一方、ケリー氏は投資家にとっての3つの教訓を挙げている。
- 市場は正規分布にならない。ブラック・マンデーは23(二十三)シグマのイベント。
- 投資先企業の吟味が必要。良い企業を合理的なバリュエーションで買えばリスクは低い。
- 「信用で米国株市場(指数)を買うなら、レバレッジをかけて高い株に集中しすぎることになり、脆弱になってしまう。」
ケリー氏は、1987年と今日の類似点として株価が高い水準にある点を指摘した。
バリュエーションは1987年よりも割高で、株式時価総額/GDP比率も当時は100%、今は300%まで上昇しているとした。

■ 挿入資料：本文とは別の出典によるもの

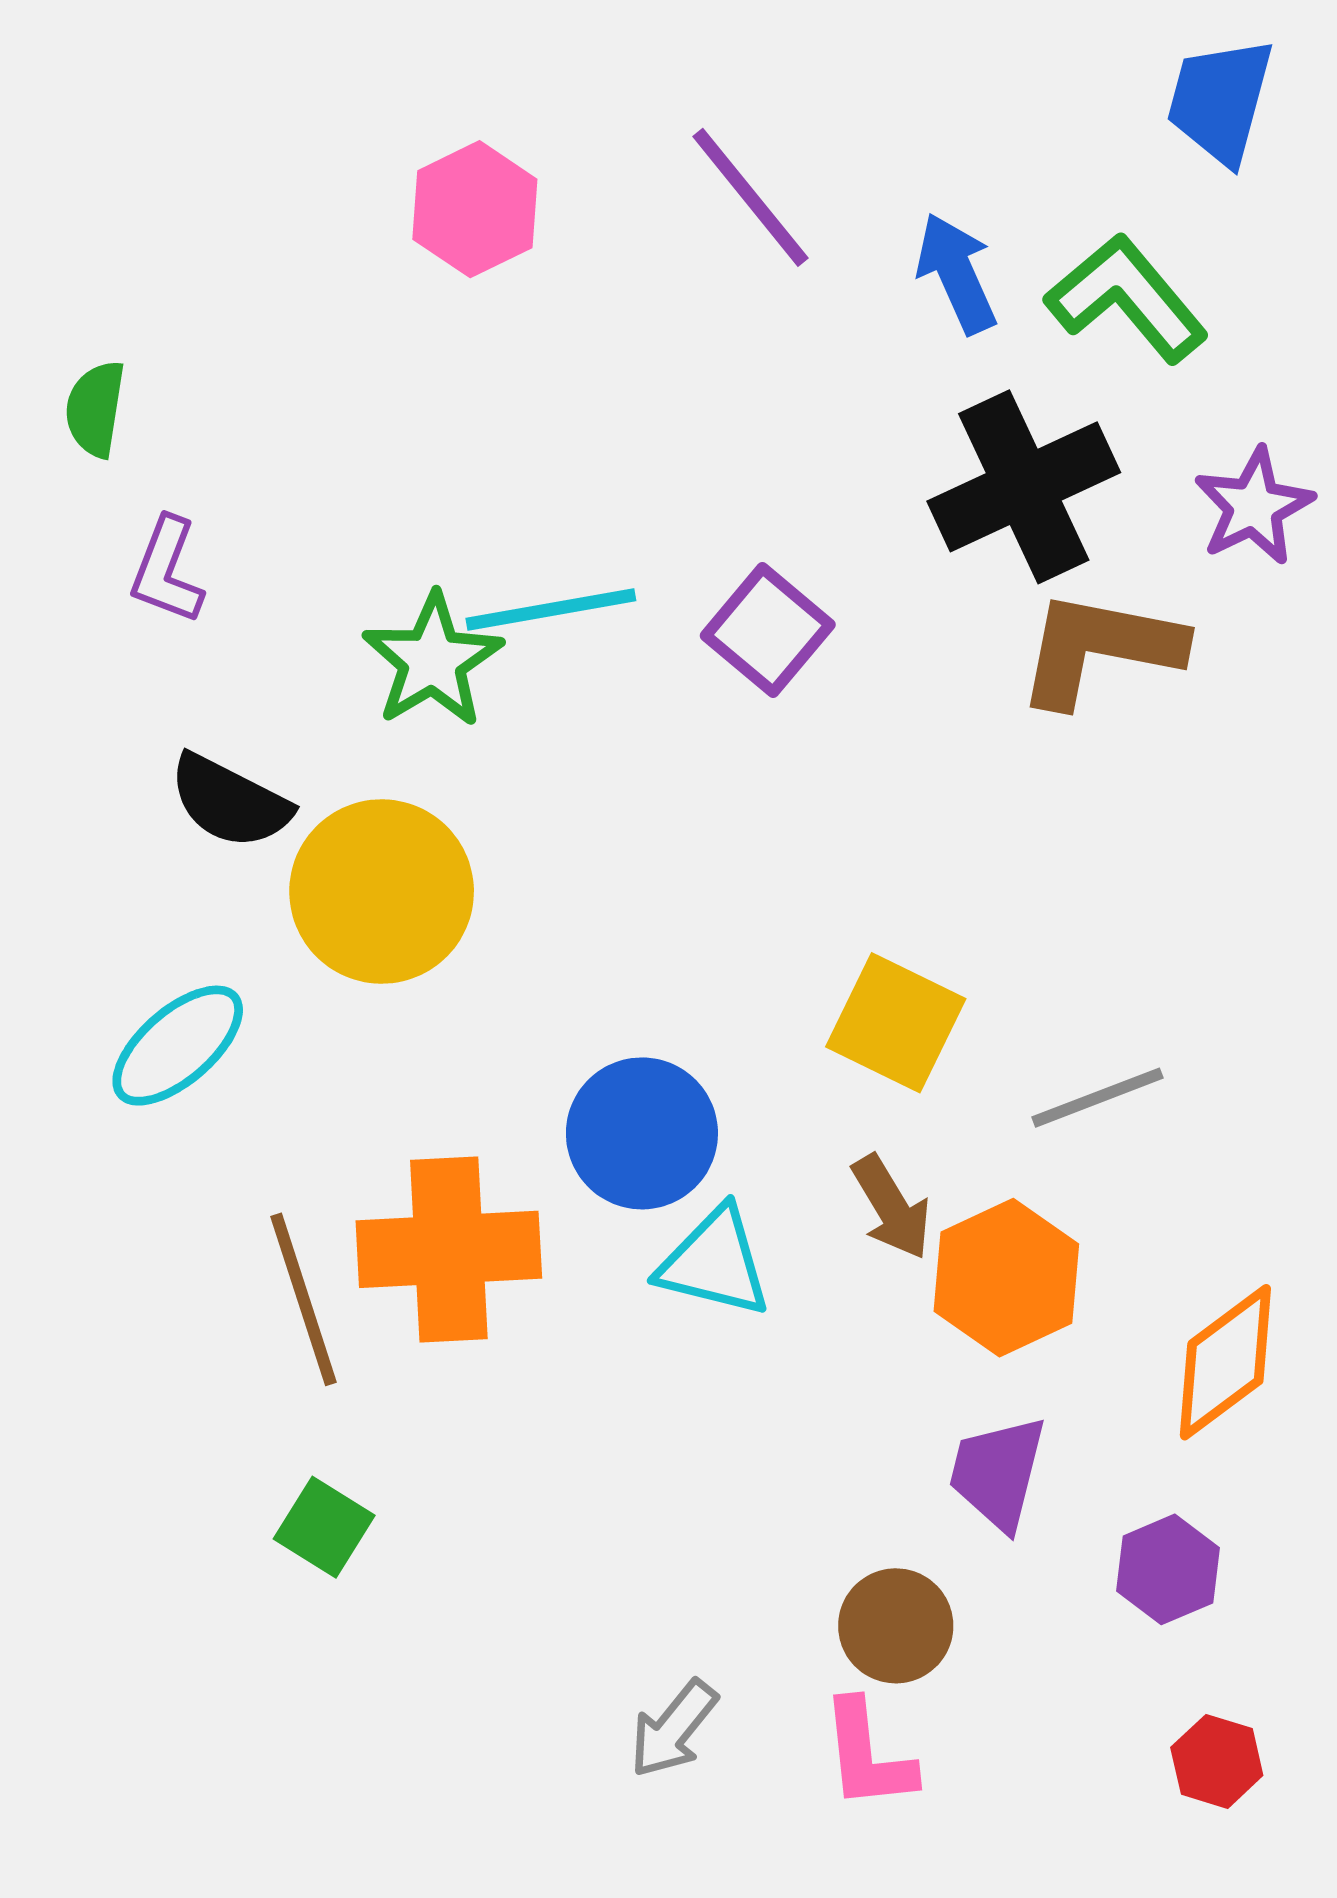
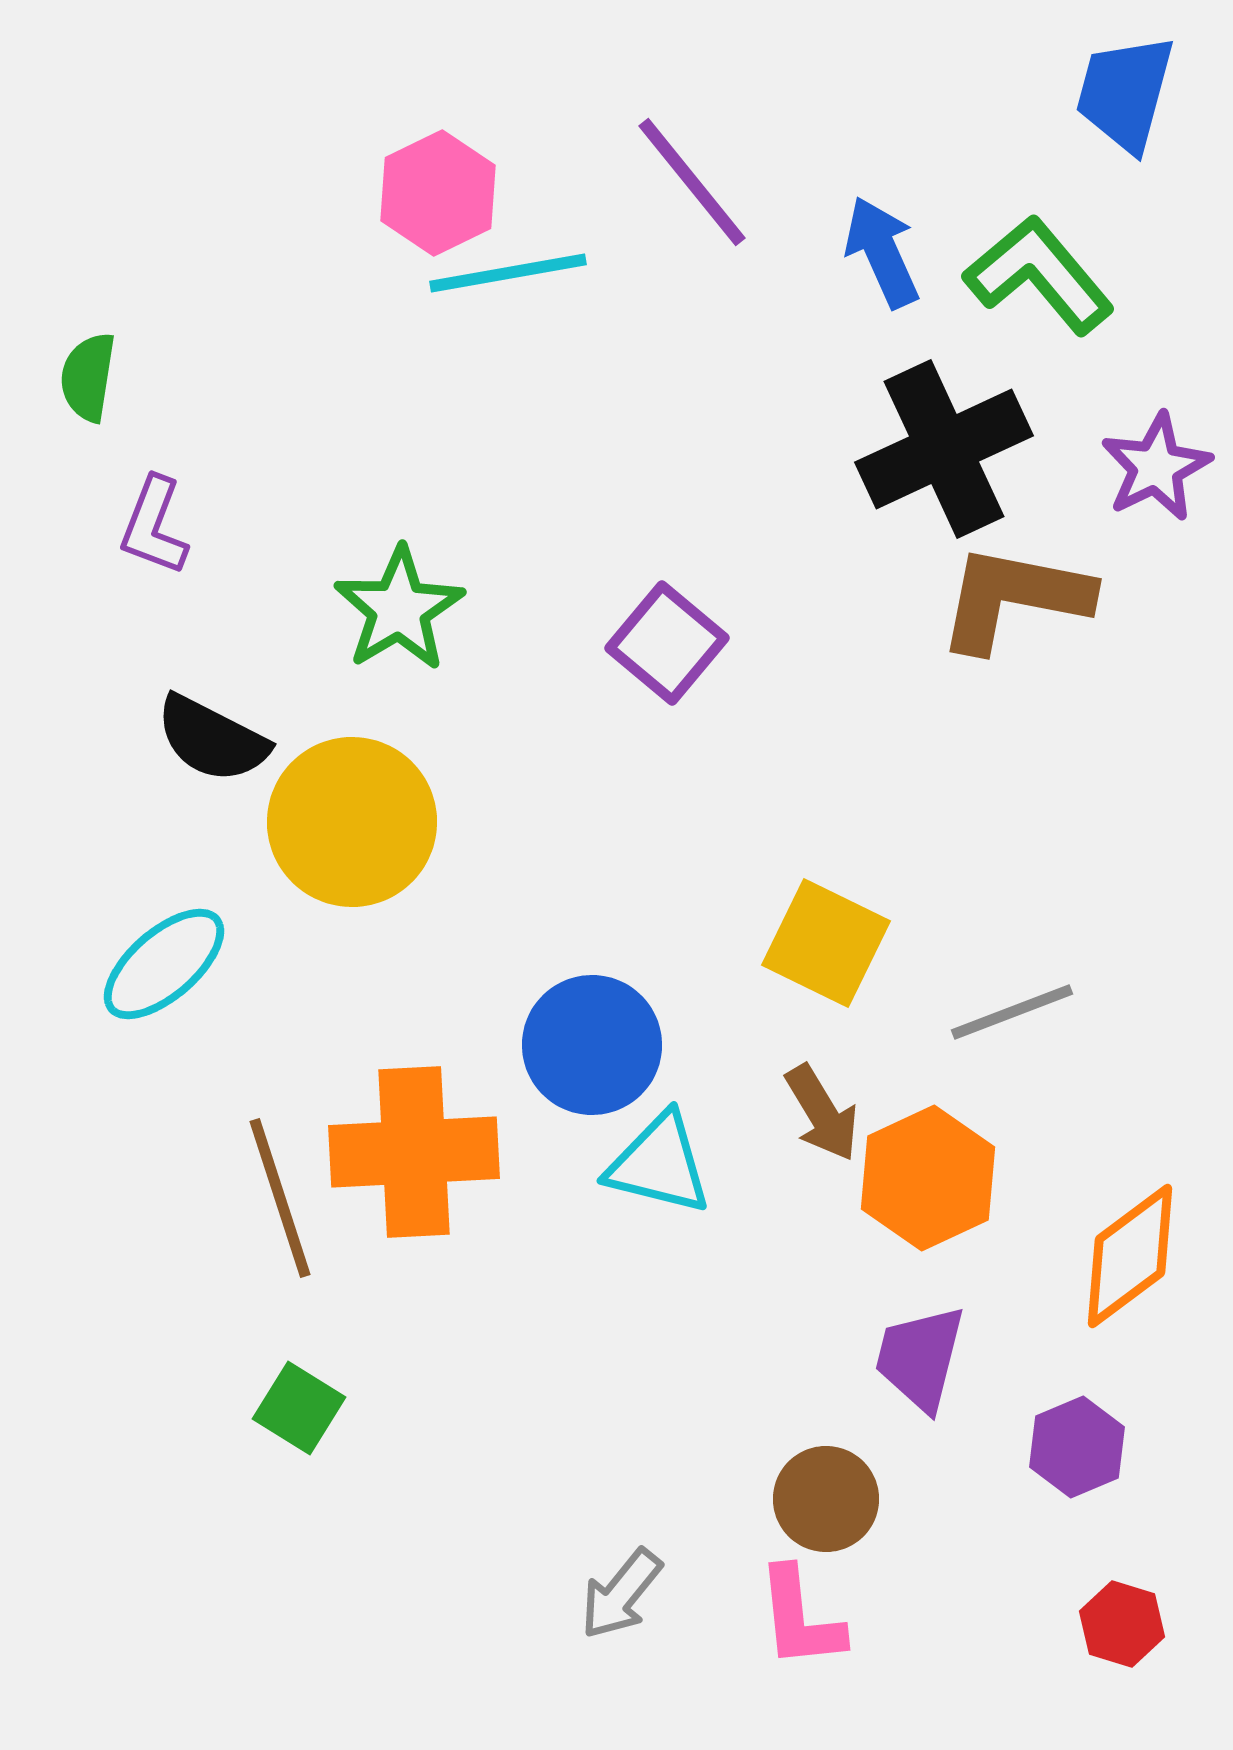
cyan line: (551, 609) -> (508, 273), moved
purple square: (768, 630) -> (667, 643), moved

その一方で、問題が信用市場でなく株式市場ならば、経済への影響は限定的にとどまるはずとも話している。
1987年大暴落と言えば、日本人にとっては長い長い停滞の始まりの先触れのような出来事だった。
一方、米市場は速やかに回復し、山あり谷ありだったが、中長期で見て良好なパフォーマンスを上げ続けてきた。
ケリー氏は投資家にこうアドバイスしている。
これもまたバイ&ホールドせよというメッセージだ。…
でも、今の投資家に言うなら、バリュエーションを見ることが重要だ。
危険だから、ばかげた株価で買ってはいけない。